Dona Celeste, a sogra, de bochechas murchas que quase invadiam o queixo e grandes bolsas vazias sob os olhos, fixava o velho relógio na parede.
– Quase na hora – avisou.
– Na hora de quê, minha gente? – quis saber a candidata.
– Do remédio! – saiu-se Claudijefferson, o mais velho dos adolescentes.
Uníssonos e aparentemente aliviados, todos confirmaram que Dona Celeste se referia ao medicamento para a pressão.
– Que remédio? – intrometeu-se a velha. – Já tomei logo depois da janta…
– Mamãe anda muita esquecida – interrompeu Benê, num sorriso pálido.
– Vocês estão estranhos hoje, meus amigos! Credo! Eu, hein! Parecem pra baixo…
Joaninha, então, girou no meio da sala, tentando contagiar o eleitorado com sua simpatia nata.
– Domingo está aí e vocês terão uma vereadora amiga!
A vibração da alegre moça, contudo, parecia não reverberar naqueles semblantes tensos.
– Tá na hora – tornou a sogra sempre de olhar fixo no velho relógio.
Um carro parou do outro lado da rua e, num tropel, toda a família, menos Dona Celeste, precipitou-se até a janela, deixando Joaninha no centro da sala ruminando indagações. Numa mudez intrigante, as atenções se voltaram à visita ao vizinho da frente.
– Este é pra você, este é pra você, este é seu, este é seu e este é seu!
Muitos vivas atravessaram a rua e pegaram a família inerte à janela.
– Vocês vão ficar sem presente – alertou Dona Celeste, fazendo Josafá, Benê e os adolescentes voltarem a atenção para o problema no centro da sala.
Fulminada pelos olhares, Joaninha não entendia o que acontecia do outro lado da rua que tanto chamava a atenção da família. Mais: que a fazia sentir-se tão estranha num lar que a recebera com tanta alegria em pelo menos três reuniões ao longo da campanha e nas várias caminhadas pelo bairro periférico. Afinal, não era ela a candidata deles e eles seus eleitores?
– Joaninha – voltou-se, por fim, uma constrangida Benê. – Sabe de nossas condições, de toda a dureza, de nossa luta pra viver… E esta é a nossa noite…
– Não estou entendendo, Benê…
– Minha amiga, nos perdoe – também falou Josafá, encabulado, mas decidido. – É a noite que recebemos a visita. Precisamos que você vá embora, por favor. Nos entenda e nos perdoe mesmo, mas é importante para esses seus pobres amigos que você vá.

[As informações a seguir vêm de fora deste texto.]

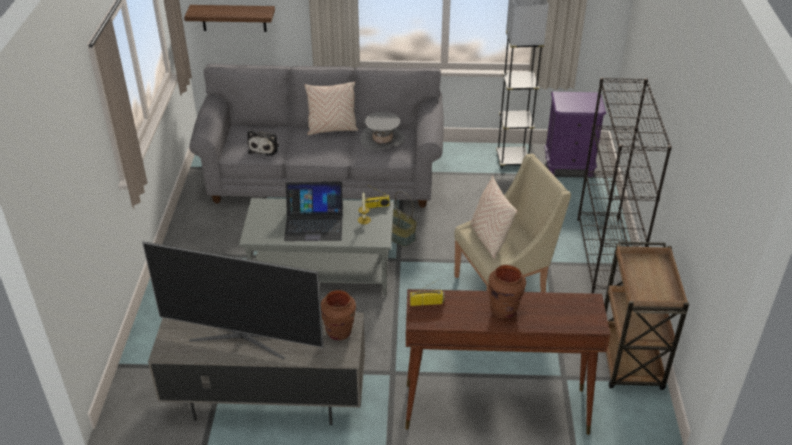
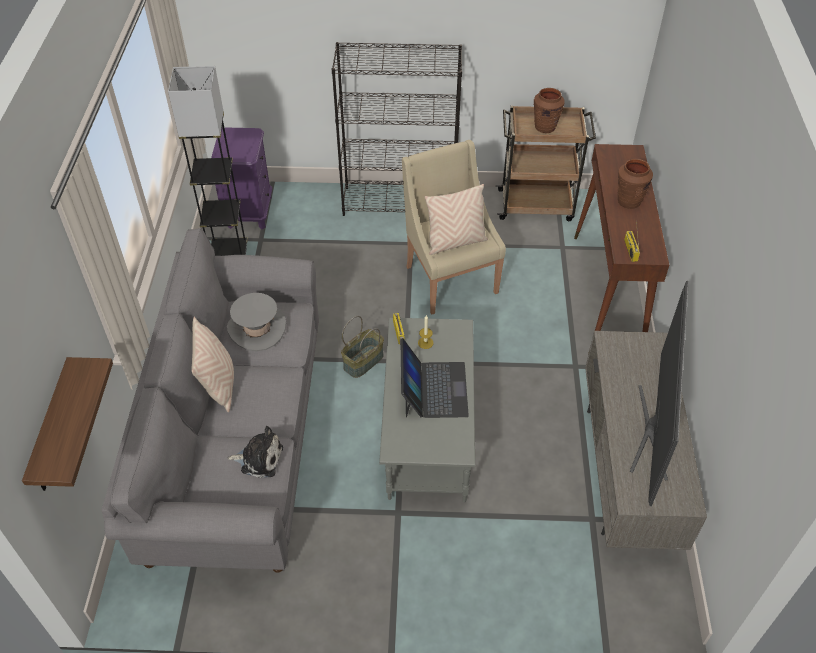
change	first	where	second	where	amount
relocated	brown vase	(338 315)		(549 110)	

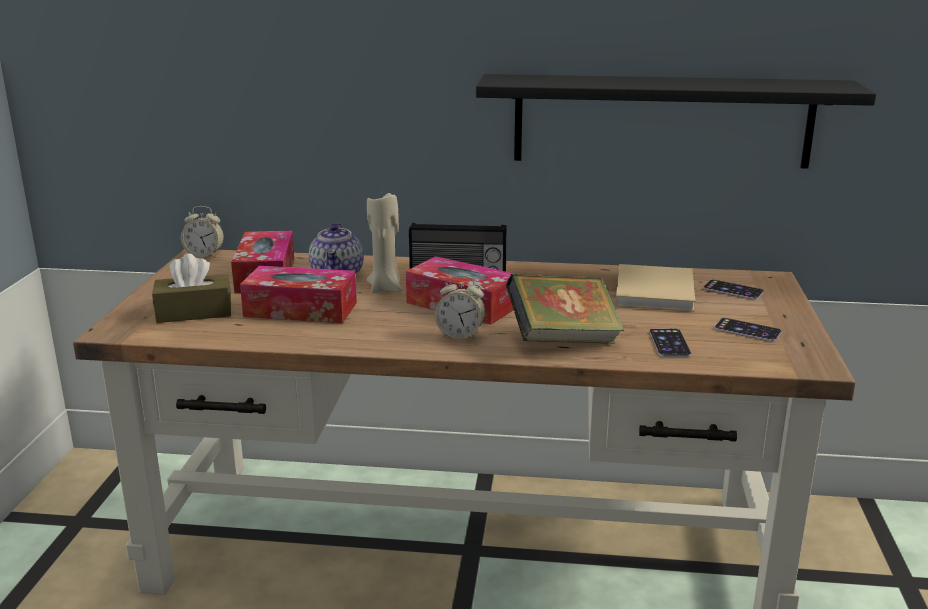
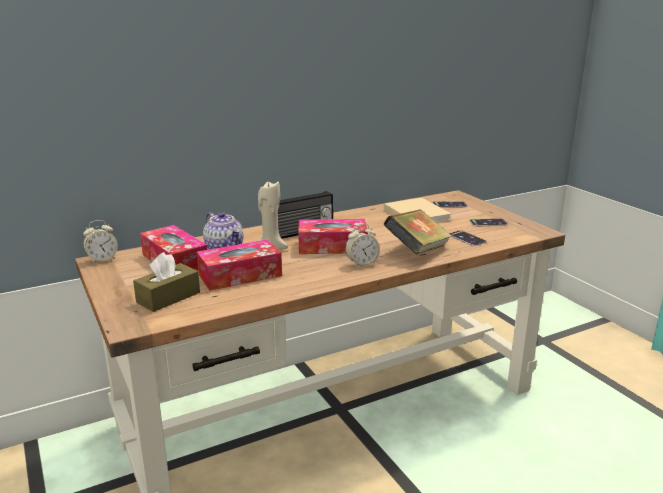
change	first	where	second	where	amount
missing	black shelf	(676 121)			

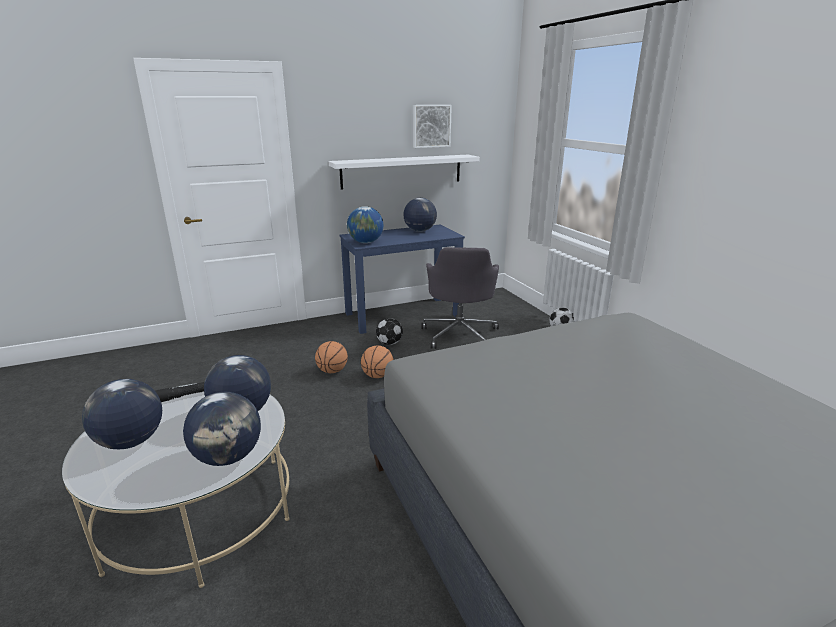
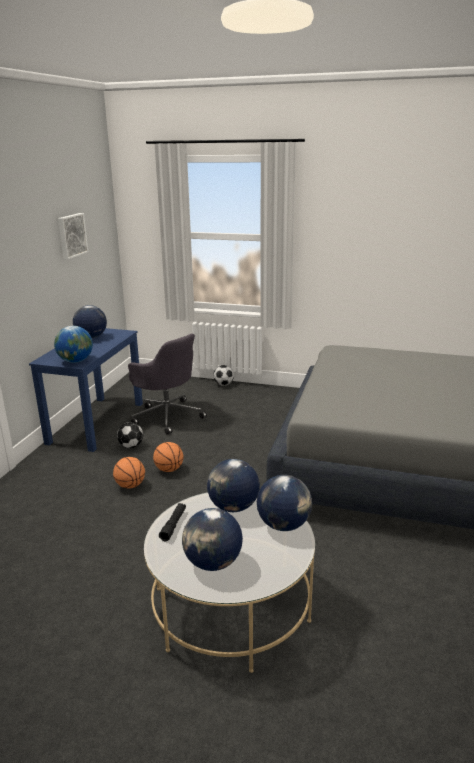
change	first	where	second	where	amount
missing	white shelf	(404 172)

– Claro! – Joaninha levantou as mãos em sinal de capitulação e deu os primeiros passos em direção à porta.
– Não! – gritou toda a família, inclusive a sogra.
– Pelos fundos, pelo amor de Deus! – rogou Benê. – Vai com ela, meu filho – pediu a mãe a Claudinelson, o mais novo, que, rapidamente, tomou a candidata pela mão e a conduziu pela cozinha.
Joaninha deu a volta pelo quintal e, à penumbra, refez o percurso de cinquenta metros até seu carro. À porta do veículo pôde ver um homem de barba grande, cintura avolumada, camisa vermelha e gola branca, com uma grande sacola, atravessando a rua rumo à casa da qual ela acabara de sair. Muito sorridente, anunciava-se em tom de brincadeira:
– Ho! Ho! Ho! Feliz Natal antecipado!
O visitante foi recebido com muito entusiasmo e alegres vivas.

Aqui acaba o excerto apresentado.